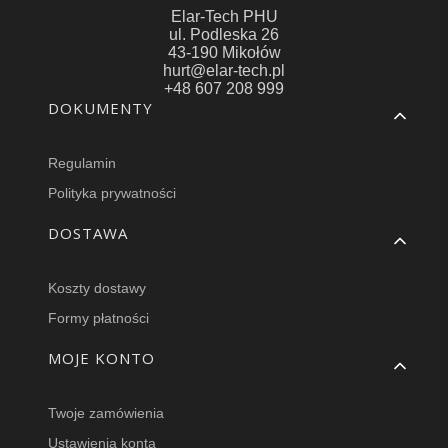
Elar-Tech PHU
ul. Podleska 26
43-190 Mikołów
hurt@elar-tech.pl
+48 607 208 999
Linki w stopce
DOKUMENTY
Regulamin
Polityka prywatności
DOSTAWA
Koszty dostawy
Formy płatności
MOJE KONTO
Twoje zamówienia
Ustawienia konta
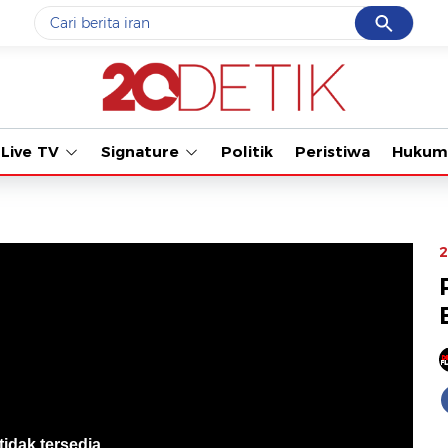
Cancel
Yang sedang ramai dicari
Tonton kabar t
#1
gempa hari ini
#2
gempa
Live TV
Signature
Politik
Peristiwa
Hukum
#3
iran
#4
demo
#5
prabowo
2
Promoted
Terakhir yang dicari
Loading...
tidak tersedia
.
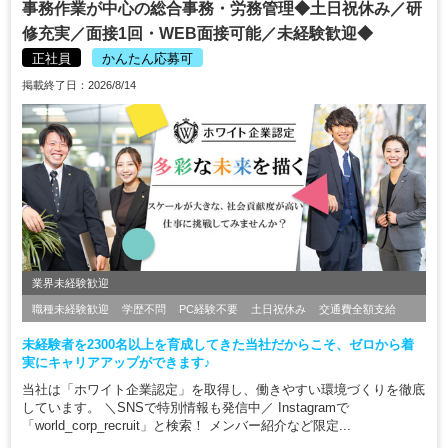
事務作業が中心の総合事務・労務管理◆土日祝休み／研
修充実／面接1回・WEB面接可能／未経験歓迎◆
正社員
かんたん応募可
掲載終了日：2026/8/14
業界未経験歓迎
職種未経験歓迎
学歴不問
PC経験不要
土日祝休み
交通費全額支給
未経験者を2300名以上を育成してきた当社だからこそ、ゼロから着
実にキャリアアップができます♪
当社は「ホワイト企業認定」を取得し、働きやすい環境づくりを徹底
しています。 ＼SNSで特別情報も発信中／ Instagramで
「world_corp_recruit」と検索！ メンバー紹介など限定...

### What is needed
Copy the text read from all three entries above, line for line and without changes. Leave the pictures out.

### Your solution
Elar-Tech PHU
ul. Podleska 26
43-190 Mikołów
hurt@elar-tech.pl
+48 607 208 999
Linki w stopce
DOKUMENTY
Regulamin
Polityka prywatności
DOSTAWA
Koszty dostawy
Formy płatności
MOJE KONTO
Twoje zamówienia
Ustawienia konta
Cancel
Yang sedang ramai dicari
Tonton kabar t
#1
gempa hari ini
#2
gempa
Live TV
Signature
Politik
Peristiwa
Hukum
#3
iran
#4
demo
#5
prabowo
2
Promoted
Terakhir yang dicari
Loading...
tidak tersedia
.
事務作業が中心の総合事務・労務管理◆土日祝休み／研
修充実／面接1回・WEB面接可能／未経験歓迎◆
正社員
かんたん応募可
掲載終了日：2026/8/14
業界未経験歓迎
職種未経験歓迎
学歴不問
PC経験不要
土日祝休み
交通費全額支給
未経験者を2300名以上を育成してきた当社だからこそ、ゼロから着
実にキャリアアップができます♪
当社は「ホワイト企業認定」を取得し、働きやすい環境づくりを徹底
しています。 ＼SNSで特別情報も発信中／ Instagramで
「world_corp_recruit」と検索！ メンバー紹介など限定...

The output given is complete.